Amiodarone treats ventricular arrhythmia, a potentially fatal form of arrhythmia, a disease of the heart where it has an irregular heartbeat that is either too fast or too slow. It is especially recommended for patients who do not respond well to other typical therapies. Amiodarone belongs to the third antiarrhythmic pharmacological class, which is known as antiarrhythmic drugs. It helps to maintain a regular heart rhythm by acting directly on heart tissue and effectively slowing down nerve impulses to the heart. In addition, amiodarone inhibits the potassium current, which repolarizes the myocardium during the third phase of the cardiac action potential.
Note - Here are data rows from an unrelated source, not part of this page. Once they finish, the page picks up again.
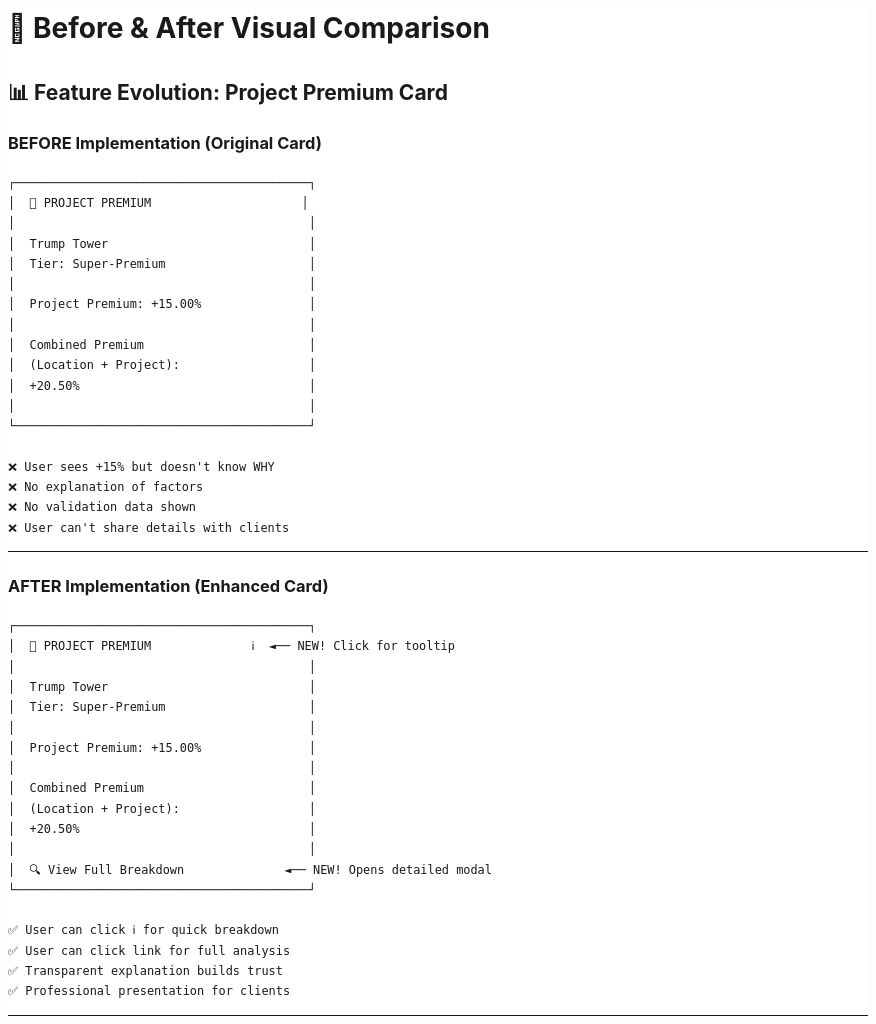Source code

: # 🎨 Before & After Visual Comparison

## 📊 Feature Evolution: Project Premium Card

### **BEFORE Implementation** (Original Card)
```
┌─────────────────────────────────────────┐
│  🏢 PROJECT PREMIUM                     │
│                                         │
│  Trump Tower                            │
│  Tier: Super-Premium                    │
│                                         │
│  Project Premium: +15.00%               │
│                                         │
│  Combined Premium                       │
│  (Location + Project):                  │
│  +20.50%                                │
│                                         │
└─────────────────────────────────────────┘

❌ User sees +15% but doesn't know WHY
❌ No explanation of factors
❌ No validation data shown
❌ User can't share details with clients
```

---

### **AFTER Implementation** (Enhanced Card)
```
┌─────────────────────────────────────────┐
│  🏢 PROJECT PREMIUM              ℹ️  ◄── NEW! Click for tooltip
│                                         │
│  Trump Tower                            │
│  Tier: Super-Premium                    │
│                                         │
│  Project Premium: +15.00%               │
│                                         │
│  Combined Premium                       │
│  (Location + Project):                  │
│  +20.50%                                │
│                                         │
│  🔍 View Full Breakdown              ◄── NEW! Opens detailed modal
└─────────────────────────────────────────┘

✅ User can click ℹ️ for quick breakdown
✅ User can click link for full analysis
✅ Transparent explanation builds trust
✅ Professional presentation for clients
```

---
As a result, the effective folding time of the heart cells and the length of the action potential are prolonged, which in turn reduces the incidence of arrhythmia.

=== Tonabersat ===

Structural formula of tonabersat.

Tonabersat is a novel benzopyran compound that selectively binds to a unique brain site, α2δ-1 subunit of voltage-gated calcium channels. This reduces calcium intake of this channel. Calcium intake reduction of the channels is associated with reducing Cortical Spreading Depression (CSD) as it inhibits gap-junction communication. This is important as CSD relies on neuronal-glial cell communication through connexin-containing gap junctions and hemichannels, and this abnormal sensory processing due to peripheral and/or central sensitization is found to cause migraines.

===Rotigaptide and danegaptide===
Recently, rotigaptide and danegaptide were found to be effective as an antidote to toxicity caused by overdose of certain drugs, such as Bupropion. Bupropion is an antidepressant, but is also a cardiotoxin if ingested in large doses. Rotigaptide and danegaptide, two small-molecule medications that increase gap junction conductance by facilitating gap junction activity, can prevent the binding or passing of bupropion to the cardiac gap junctions. Thus the modulators can be essential to preventing overdose of bupropion.